La détection des fuites de méthane – un contributeur important au réchauffement climatique – devient de plus en plus importante dans la lutte contre le changement climatique et la réduction des émissions de gaz à effet de serre. Les chercheurs exploitent la puissance de la technologie satellitaire de pointe pour surveiller ces fuites depuis l’espace. Le méthane est un puissant gaz à effet de serre et le deuxième plus important facteur de réchauffement climatique après le dioxyde de carbone. Même si une tonne de méthane ne reste qu’environ 10 ans dans l’atmosphère, elle retient pendant plus d’un siècle 30 fois plus de chaleur qu’une tonne de dioxyde de carbone. Cela signifie que le méthane joue un rôle puissant dans le réchauffement de la planète.
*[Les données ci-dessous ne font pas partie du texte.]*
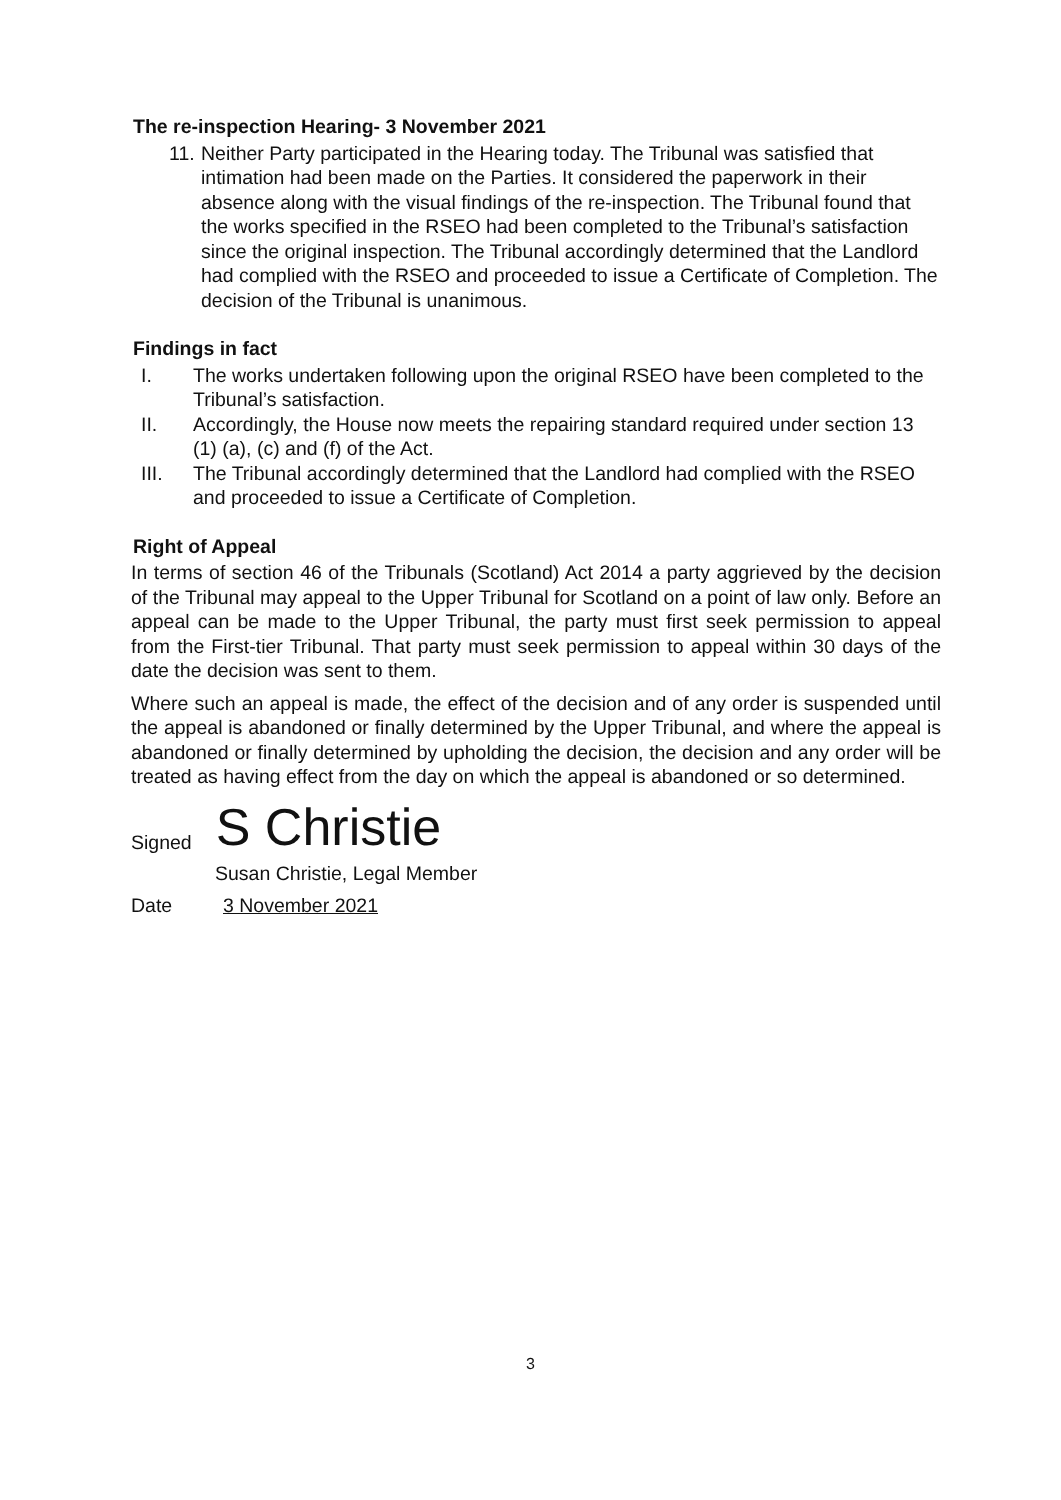The re-inspection Hearing- 3 November 2021
11.
Neither Party participated in the Hearing today. The Tribunal was satisfied that intimation had been made on the Parties. It considered the paperwork in their absence along with the visual findings of the re-inspection. The Tribunal found that the works specified in the RSEO had been completed to the Tribunal’s satisfaction since the original inspection. The Tribunal accordingly determined that the Landlord had complied with the RSEO and proceeded to issue a Certificate of Completion. The decision of the Tribunal is unanimous.
Findings in fact
I. The works undertaken following upon the original RSEO have been completed to the Tribunal’s satisfaction.
II. Accordingly, the House now meets the repairing standard required under section 13 (1) (a), (c) and (f) of the Act.
III. The Tribunal accordingly determined that the Landlord had complied with the RSEO and proceeded to issue a Certificate of Completion.
Right of Appeal
In terms of section 46 of the Tribunals (Scotland) Act 2014 a party aggrieved by the decision of the Tribunal may appeal to the Upper Tribunal for Scotland on a point of law only. Before an appeal can be made to the Upper Tribunal, the party must first seek permission to appeal from the First-tier Tribunal. That party must seek permission to appeal within 30 days of the date the decision was sent to them.
Where such an appeal is made, the effect of the decision and of any order is suspended until the appeal is abandoned or finally determined by the Upper Tribunal, and where the appeal is abandoned or finally determined by upholding the decision, the decision and any order will be treated as having effect from the day on which the appeal is abandoned or so determined.
Signed S Christie
Susan Christie, Legal Member
Date 3 November 2021
3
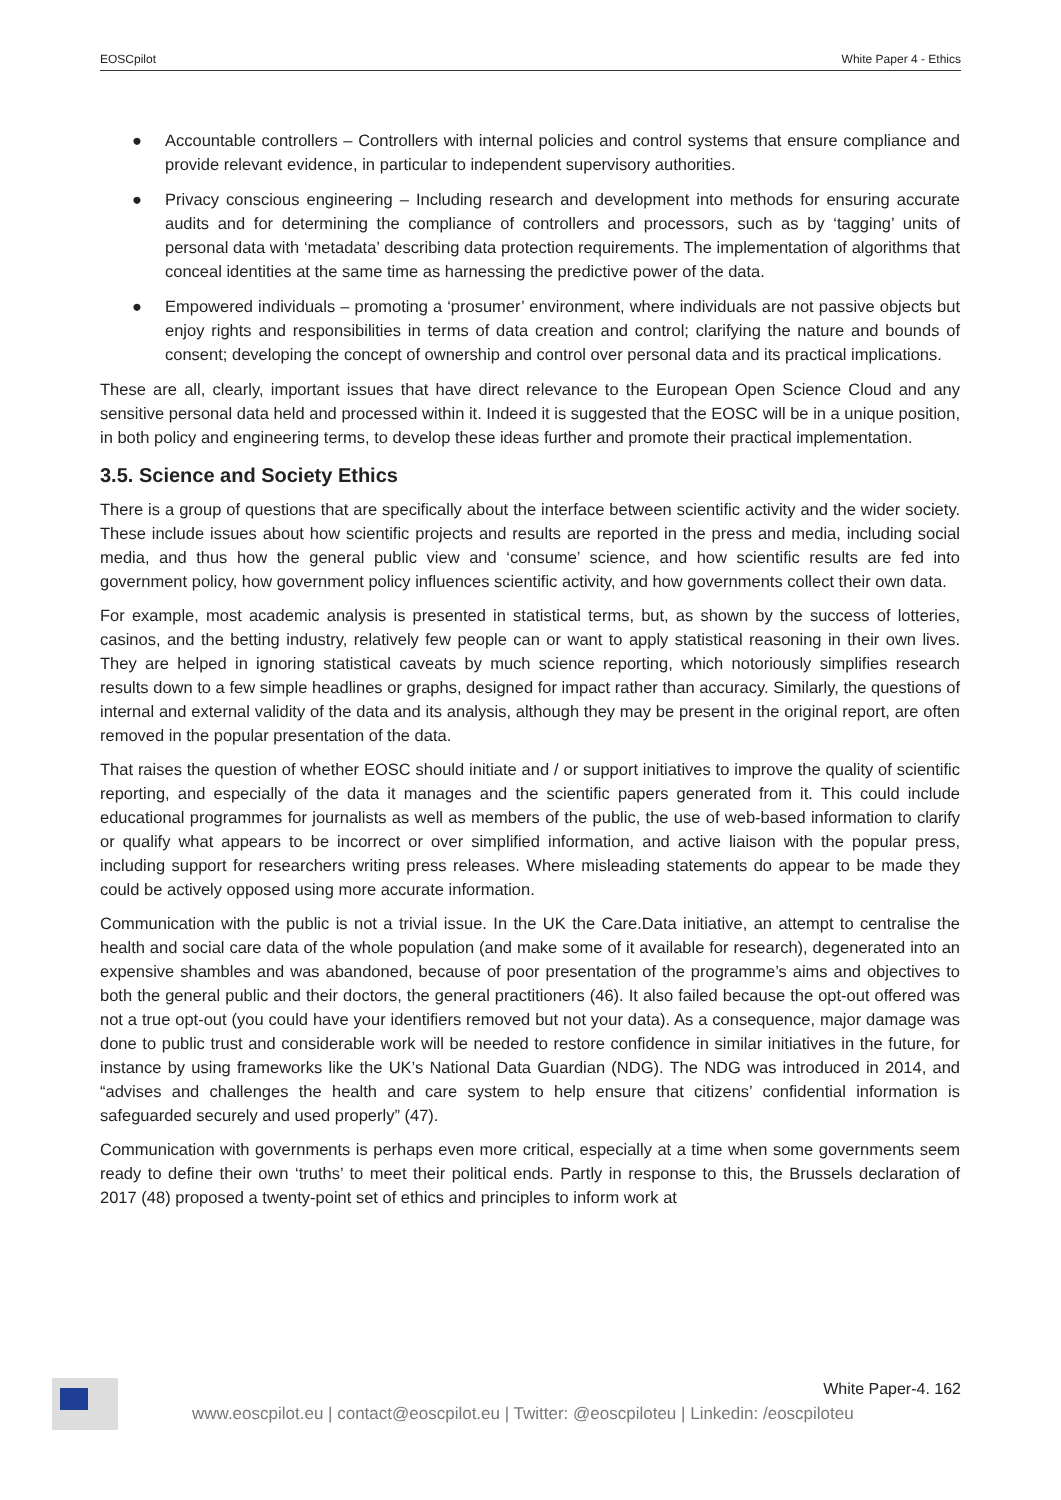EOSCpilot White Paper 4 - Ethics
● Accountable controllers – Controllers with internal policies and control systems that ensure compliance and provide relevant evidence, in particular to independent supervisory authorities.
● Privacy conscious engineering – Including research and development into methods for ensuring accurate audits and for determining the compliance of controllers and processors, such as by ‘tagging’ units of personal data with ‘metadata’ describing data protection requirements. The implementation of algorithms that conceal identities at the same time as harnessing the predictive power of the data.
● Empowered individuals – promoting a ‘prosumer’ environment, where individuals are not passive objects but enjoy rights and responsibilities in terms of data creation and control; clarifying the nature and bounds of consent; developing the concept of ownership and control over personal data and its practical implications.
These are all, clearly, important issues that have direct relevance to the European Open Science Cloud and any sensitive personal data held and processed within it. Indeed it is suggested that the EOSC will be in a unique position, in both policy and engineering terms, to develop these ideas further and promote their practical implementation.
3.5. Science and Society Ethics
There is a group of questions that are specifically about the interface between scientific activity and the wider society. These include issues about how scientific projects and results are reported in the press and media, including social media, and thus how the general public view and ‘consume’ science, and how scientific results are fed into government policy, how government policy influences scientific activity, and how governments collect their own data.
For example, most academic analysis is presented in statistical terms, but, as shown by the success of lotteries, casinos, and the betting industry, relatively few people can or want to apply statistical reasoning in their own lives. They are helped in ignoring statistical caveats by much science reporting, which notoriously simplifies research results down to a few simple headlines or graphs, designed for impact rather than accuracy. Similarly, the questions of internal and external validity of the data and its analysis, although they may be present in the original report, are often removed in the popular presentation of the data.
That raises the question of whether EOSC should initiate and / or support initiatives to improve the quality of scientific reporting, and especially of the data it manages and the scientific papers generated from it. This could include educational programmes for journalists as well as members of the public, the use of web-based information to clarify or qualify what appears to be incorrect or over simplified information, and active liaison with the popular press, including support for researchers writing press releases. Where misleading statements do appear to be made they could be actively opposed using more accurate information.
Communication with the public is not a trivial issue. In the UK the Care.Data initiative, an attempt to centralise the health and social care data of the whole population (and make some of it available for research), degenerated into an expensive shambles and was abandoned, because of poor presentation of the programme’s aims and objectives to both the general public and their doctors, the general practitioners (46). It also failed because the opt-out offered was not a true opt-out (you could have your identifiers removed but not your data). As a consequence, major damage was done to public trust and considerable work will be needed to restore confidence in similar initiatives in the future, for instance by using frameworks like the UK’s National Data Guardian (NDG). The NDG was introduced in 2014, and “advises and challenges the health and care system to help ensure that citizens’ confidential information is safeguarded securely and used properly” (47).
Communication with governments is perhaps even more critical, especially at a time when some governments seem ready to define their own ‘truths’ to meet their political ends. Partly in response to this, the Brussels declaration of 2017 (48) proposed a twenty-point set of ethics and principles to inform work at
White Paper-4. 162
www.eoscpilot.eu | contact@eoscpilot.eu | Twitter: @eoscpiloteu | Linkedin: /eoscpiloteu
L’instrument Tropomi du satellite Copernicus Sentinel-5P est le seul instrument satellitaire capable de cartographier quotidiennement les concentrations mondiales de méthane. Aujourd'hui, des chercheurs du SRON, l'institut néerlandais de recherche spatiale, ont dévoilé un nouvel algorithme qui utilise l'apprentissage automatique pour découvrir automatiquement les panaches de superémissions de méthane dans les données Sentinel-5P. Source : ESA/SRON
Mais voici la bonne nouvelle : comme le méthane ne persiste pas aussi longtemps que le dioxyde de carbone, il nous donne l’occasion d’agir relativement rapidement en faveur du climat. Si nous réduisons les émissions de méthane, nous pourrions assister à une baisse significative des niveaux mondiaux de méthane en seulement une décennie. Cela contribue à son tour à atténuer l’augmentation de l’effet de serre.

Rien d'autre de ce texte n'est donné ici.